Jakarta (ANTARA) - Direktur Ilmu Komunikasi dan Penelitian dari Johns Hopkins Center for Communication Programs, Douglas Storey mengatakan minat masyarakat Indonesia terhadap kegiatan vaksinasi cukup tinggi.

“Lebih banyak yang menyatakan pasti atau lebih mungkin divaksin sekitar 67 persen dibandingkan mereka yang melaporkan tidak akan divaksin,” kata Douglas dalam webinar Urgensi Percepatan Vaksinasi Kelompok Rentan, Antisipasi Gelombang Ketiga COVID-19 yang diikuti di Jakarta, Rabu.

Data tersebut, dikumpulkan bersama sejumlah pihak, seperti Universitas Maryland dan Universtas Carnegie Mellon, setelah melakukan survei yang disesuaikan dengan usia pada Mei hingga September lalu melalui akun Facebook kepada para pengguna Facebook secara random.

Baca juga: Survey John Hopkins: 40 persen lansia Indonesia tidak mau divaksin

Douglas menuturkan berdasarkan data dashboard yang dimiliki, dalam waktu lima bulan terakhir persentase masyarakat yang berusaha mendapatkan vaksin juga semakin bertambah.

Ia memberikan contoh pada bulan September sebesar 33 persen masyarakat Indonesia berusaha untuk mendapatkan vaksin. “Ini dari responden yang belum divaksin, jadi masih banyak yang mencoba dapat vaksin itu.
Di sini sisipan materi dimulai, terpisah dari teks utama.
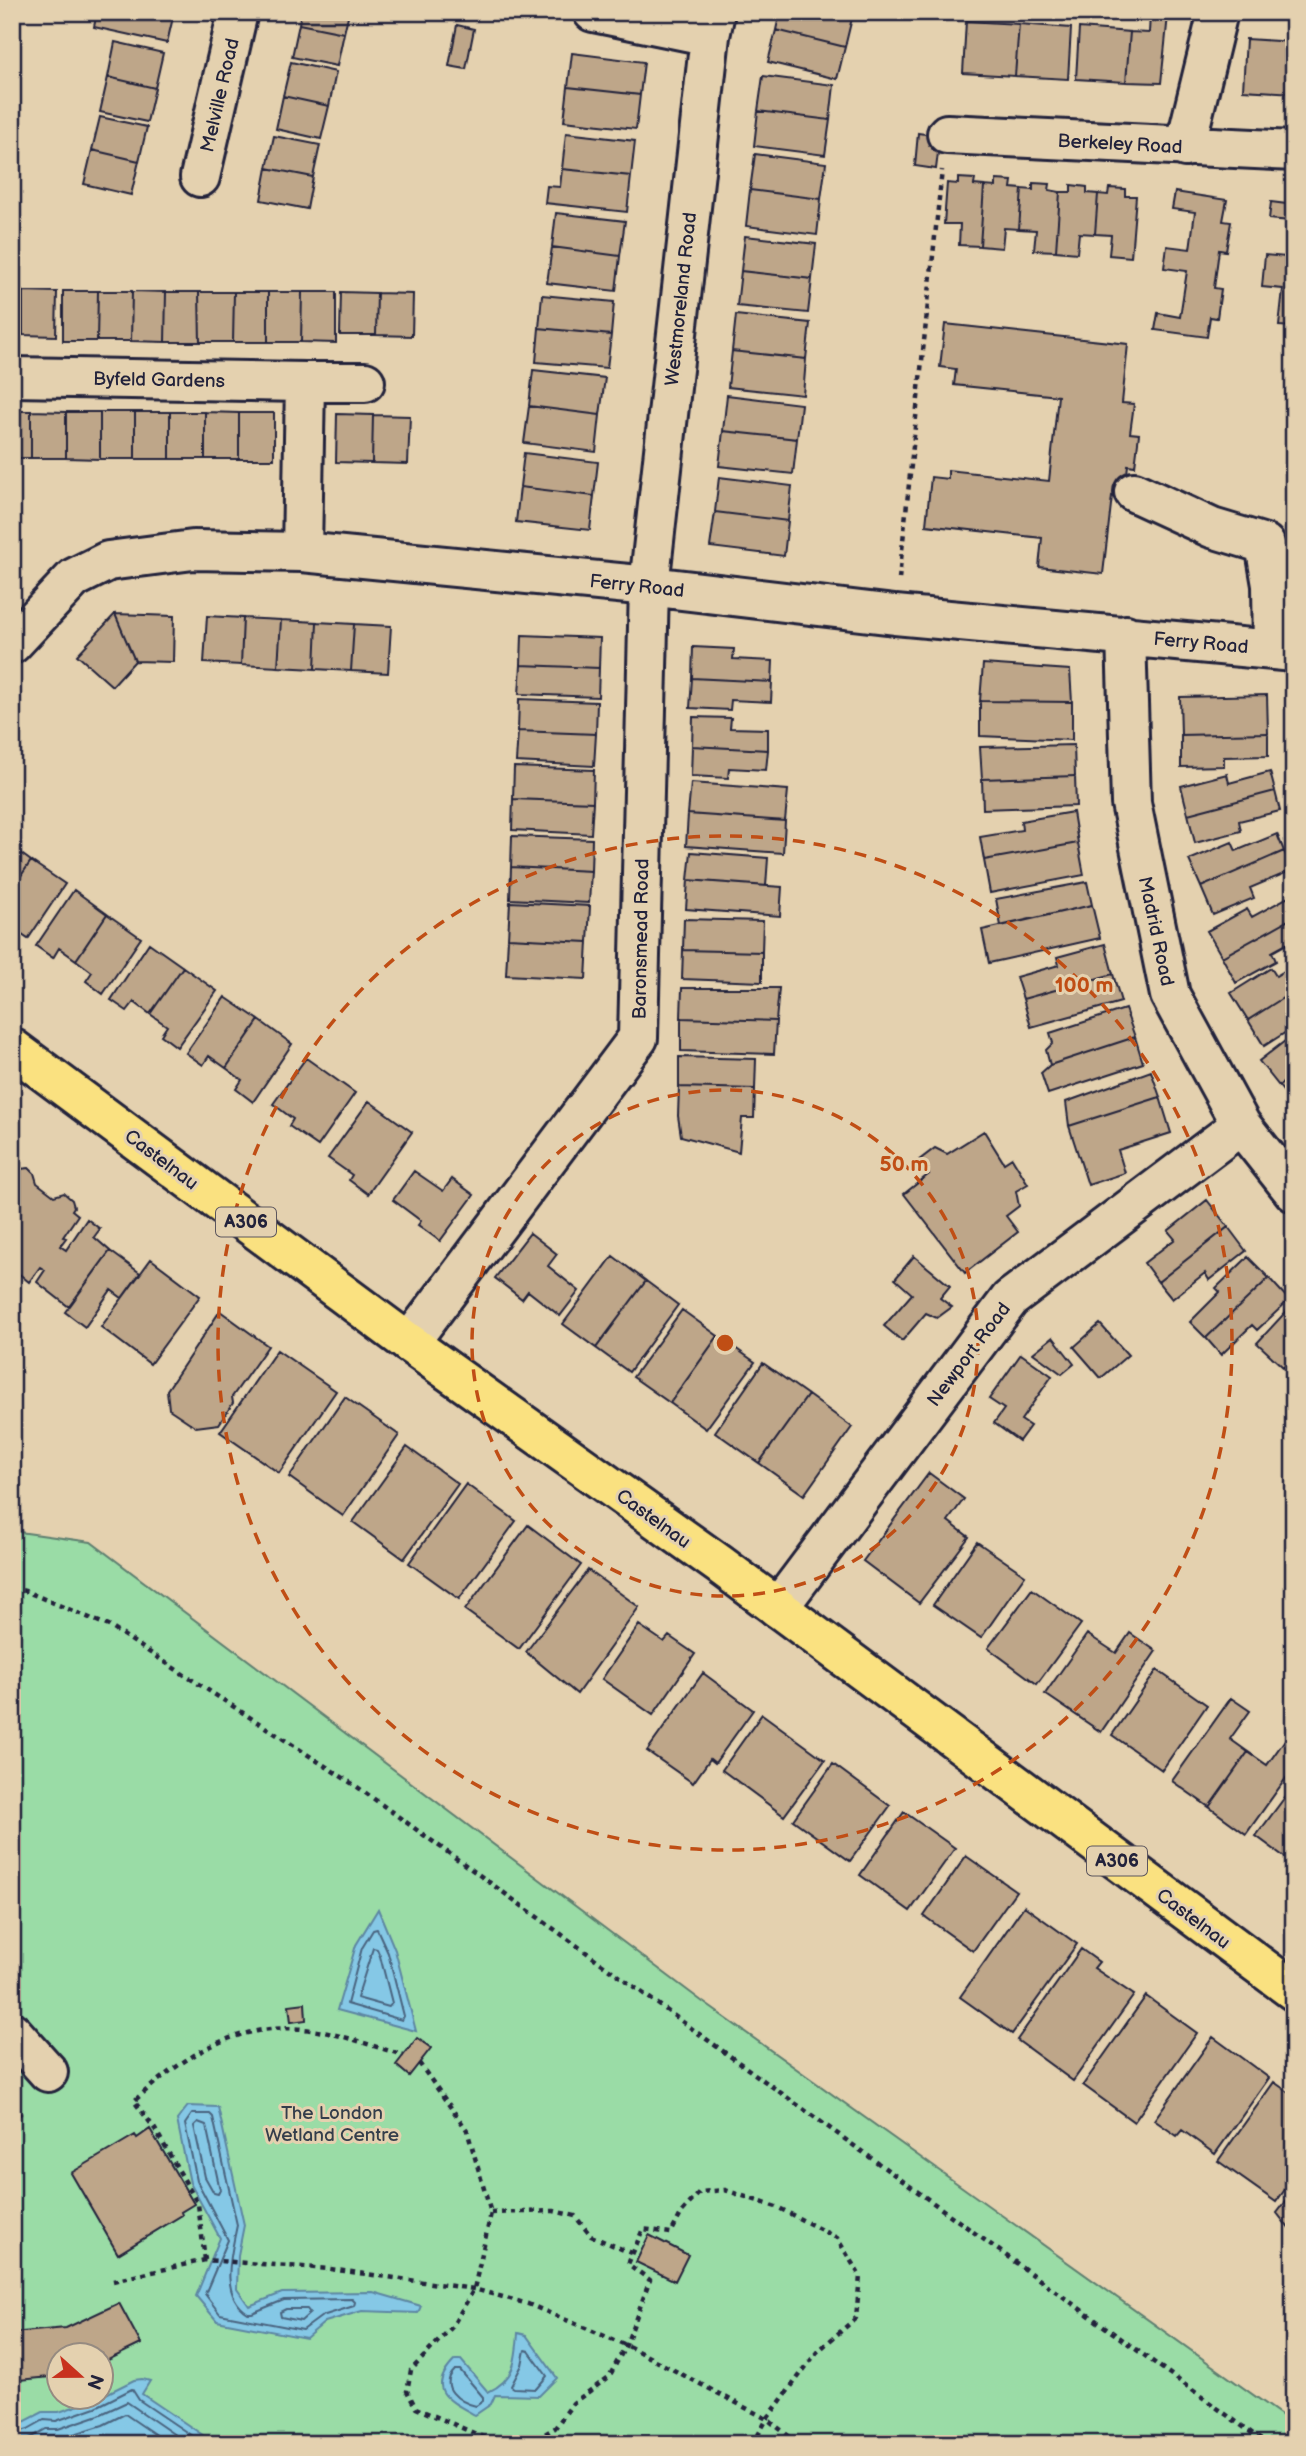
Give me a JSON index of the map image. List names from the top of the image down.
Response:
{
  "streets": {
    "main road": ["Castelnau", "A306"],
    "street": [
      "Melville Road",
      "Berkeley Road",
      "Westmoreland Road",
      "Byfeld Gardens",
      "Ferry Road",
      "Madrid Road",
      "Baronsmead Road",
      "Newport Road"
    ]
  },
  "crossings": [
    ["Westmoreland Road", "Ferry Road"],
    ["Westmoreland Road", "Baronsmead Road"],
    ["Ferry Road", "Madrid Road"],
    ["Ferry Road", "Baronsmead Road"],
    ["Madrid Road", "Newport Road"],
    ["Baronsmead Road", "Castelnau"],
    ["Castelnau", "Newport Road"]
  ],
  "parks": ["The London Wetland Centre"],
  "north": "right",
  "rings": ["100 m", "50 m"]
}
Ini adalah hal yang bagus,” ujar Douglas.

Walaupun minat masyarakat terhadap vaksinasi di Indonesia tinggi, Douglas berharap pemerintah dapat menyampaikan pesan kepada masyarakat lebih berfokus pada bagaimana cara vaksin bekerja dan testimoni vaksinasi mengingat masih ada masyarakat yang ragu untuk divaksinasi.

“Jadi, implikasinya penyampaian pesan perlu difokuskan pada keamanan vaksin yang telah terbukti dan efek samping akibat COVID-19,” kata dia.

Direktur Projek MyChoice dari Johns Hopkins Center for Communication Programs, Yunita Wahyuningrum mengatakan meskipun minat vaksinasi di Indonesia terbilang tinggi, masyarakat masih sering abai terhadap protokol kesehatan.

“Kalau kita melihat data (dashboard) di sini, level tingkat persepsi orang terhadap bahaya dari COVID-19 di Indonesia relatif lebih rendah, dibandingkan negara-negara lain,” kata Yunita.

Berdasarkan data yang ia miliki, rendahnya persepsi tersebut, karena 78 persen orang yakin bahwa semua orang sudah menggunakan masker dan 75 persen orang yakin bahwa hampir semua atau kebanyakan orang sekarang sudah divaksinasi.

Lebih lanjut, dia mengatakan masyarakat yang menjaga jarak dan menghindari kontak masih rendah, sehingga diperlukan sebuah upaya agar hal tersebut menjadi sebuah kebiasaan baru dalam norma di masyarakat.

Baca juga: Indonesia sumbang 1,12 persen kasus COVID-19 dunia

Baca juga: John Hopkins: Kasus global virus corona capai 1 juta


“Masih cukup rendah menjaga jarak, kemudian menghindari kontak. Ini yang nampaknya masih perlu menjadi bagian upaya kita untuk menjadikan norma sosial, karena menjaga jarak juga menjadi bagian dari tindakan pencegahan,” ujar dia.

Yunita menjelaskan untuk mengubah perilaku tersebut, selain menginformasikan soal vaksinasi, pemerintah sebagai sumber yang dipercaya publik perlu memberikan informasi terkait hal-hal lain yang tidak hanya sebatas pandemi atau COVID-19 saja.

Informasi-informasi itu, kata dia, dapat menarik perhatian masyarakat untuk lebih peduli pada kesehatan, misalnya ekonomi atau kesehatan mental yang terdampak akibat COVID-19.

“Lingkaran yang menunjukkan topik yang sekarang ingin diketahui orang terkait dengan masa pandemi ini adalah dampak ekonomi. Masalah ekonomi menjadi informasi yang dianggap penting oleh audiensi kita, misalnya  dampak ekonomi dan  yang ingin diketahui (soal) mental health,” ucap dia.